WHAT TO PRODUCE — Produce a verbatim transcription of the entries, with all pictures omitted.

TASK INPUT —
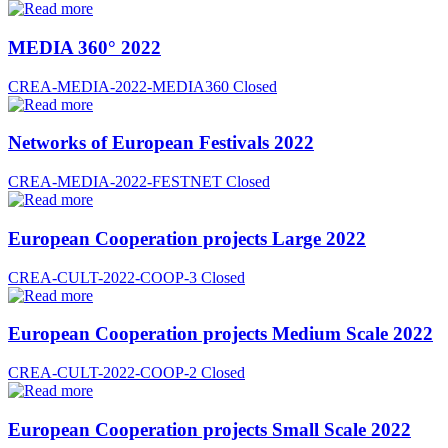
MEDIA 360° 2022
CREA-MEDIA-2022-MEDIA360
Closed
Networks of European Festivals 2022
CREA-MEDIA-2022-FESTNET
Closed
European Cooperation projects Large 2022
CREA-CULT-2022-COOP-3
Closed
European Cooperation projects Medium Scale 2022
CREA-CULT-2022-COOP-2
Closed
European Cooperation projects Small Scale 2022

REPLY —
MEDIA 360° 2022
CREA-MEDIA-2022-MEDIA360
Closed
Networks of European Festivals 2022
CREA-MEDIA-2022-FESTNET
Closed
European Cooperation projects Large 2022
CREA-CULT-2022-COOP-3
Closed
European Cooperation projects Medium Scale 2022
CREA-CULT-2022-COOP-2
Closed
European Cooperation projects Small Scale 2022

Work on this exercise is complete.